Just about a year after Oklahoma and Texas shocked the college football world with their announcements about leaving the Big 12 for the SEC, USC and UCLA have made a similar move. The two California schools will be joining the Big Ten in 2024 after their applications were unanimously accepted on Thursday.

And the conference may not be done.

Hours after the announcement was made and the PAC-12 became another scrambling victim of conference expansion, Oregon and Washington applied for membership in the Big Ten as well.

They have apparently been told that further expansion is on hold as the conference (along with the rest of the country) waits on an answer from Notre Dame-- the historically independent powerhouse who has prior relationships with many schools in the conference as well as the ACC and PAC-12.
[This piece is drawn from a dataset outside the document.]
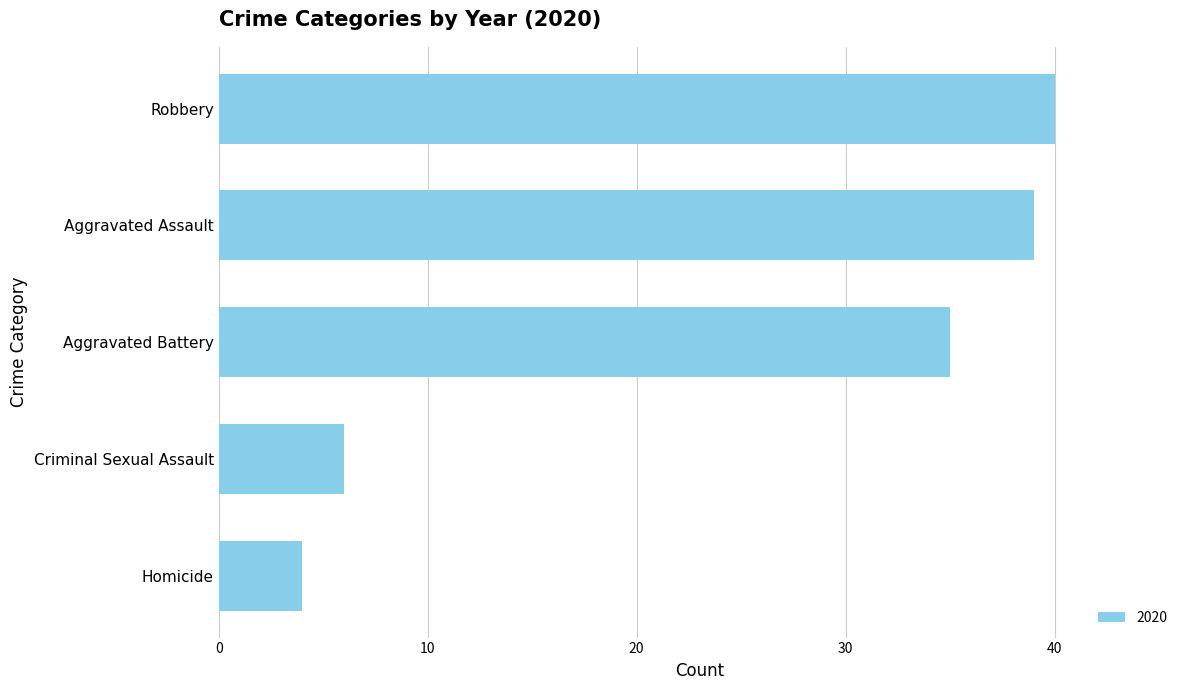

Rank the categories by value from highest to lowest.

Robbery, Aggravated Assault, Aggravated Battery, Criminal Sexual Assault, Homicide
Other teams that are reportedly in consideration according to Sports Illustrated are Stanford, Cal, Utah, and Colorado, although there have been no reports of applications from those universities.
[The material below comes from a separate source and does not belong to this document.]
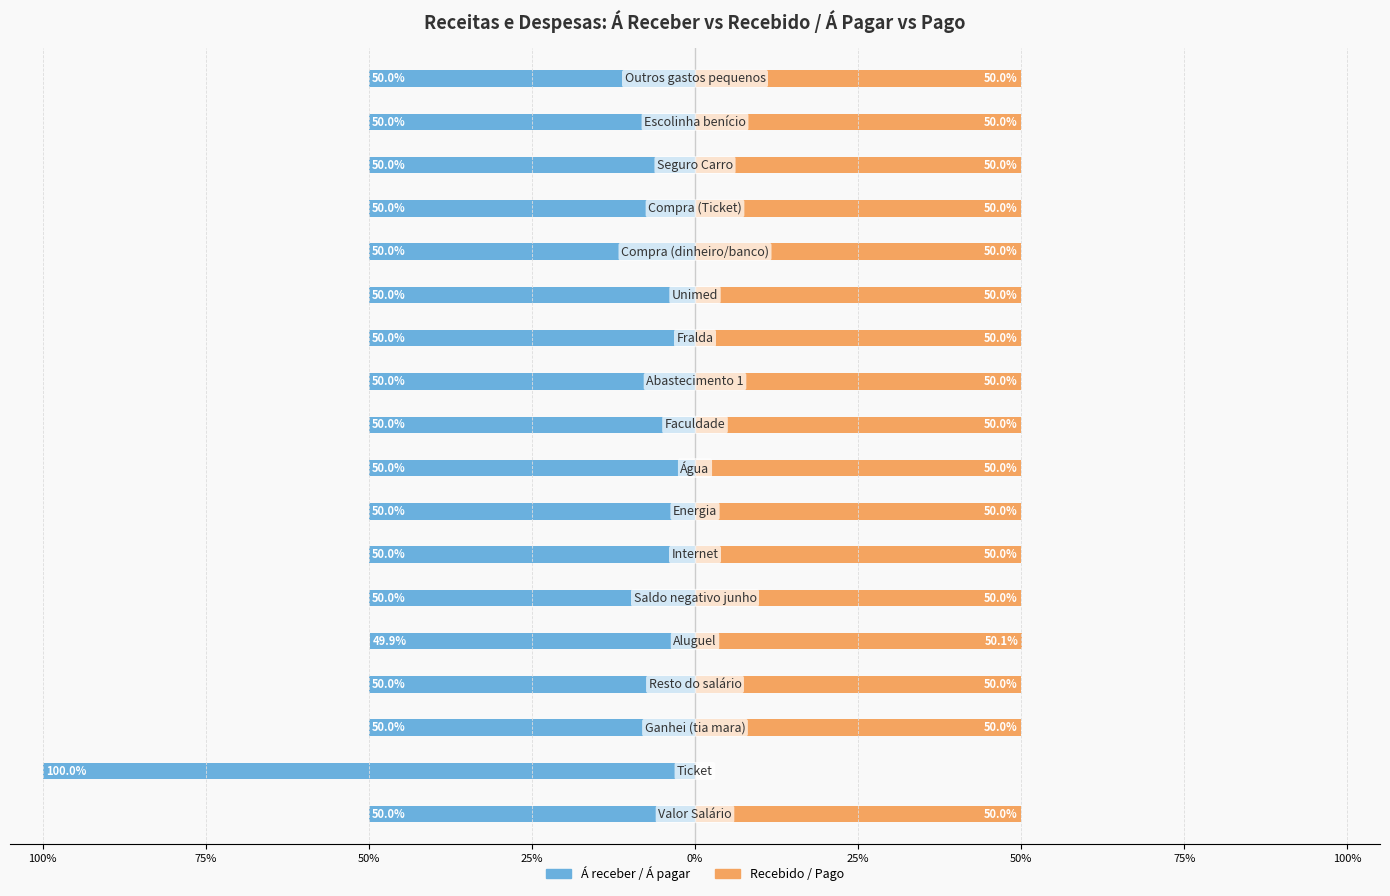

At 25%, list the series in order from smallest to largest.

Á receber / Á pagar, Recebido / Pago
It should be noted that, currently, to become a member of the Big Ten, schools need to also be a member of the Association of American Universities (AAU).

Many speculate (Ok, it's more like reading the writing on the wall at this point) that this will usher in the era of superconferences as the NCAA deals with expansion and reform.

The primary superconference theory is that the SEC and Big Ten will become like the AFC and NFC in the NFL and bring in more members from the PAC-12, Big 12, ACC, and maybe some other small conferences. The superconferences would be considered a step above the remaining FBS teams (Most Power Five schools in the superconferences but some having to join the Group of Five).

Depending on which teams are taken in when the dust settles, we could be looking at a new conference filled with neglected Power Five teams, and I think this could also pave the way for a couple other FCS teams to move up a level.

We could see changes to the playoff system stemming from all this, but that's all speculation for now.

Regardless of where things end up, Thursday's announcement has officially changed college football as we know it. The Big Ten now has a presence in major markets on both coasts and has opened the door for superconferences to emerge.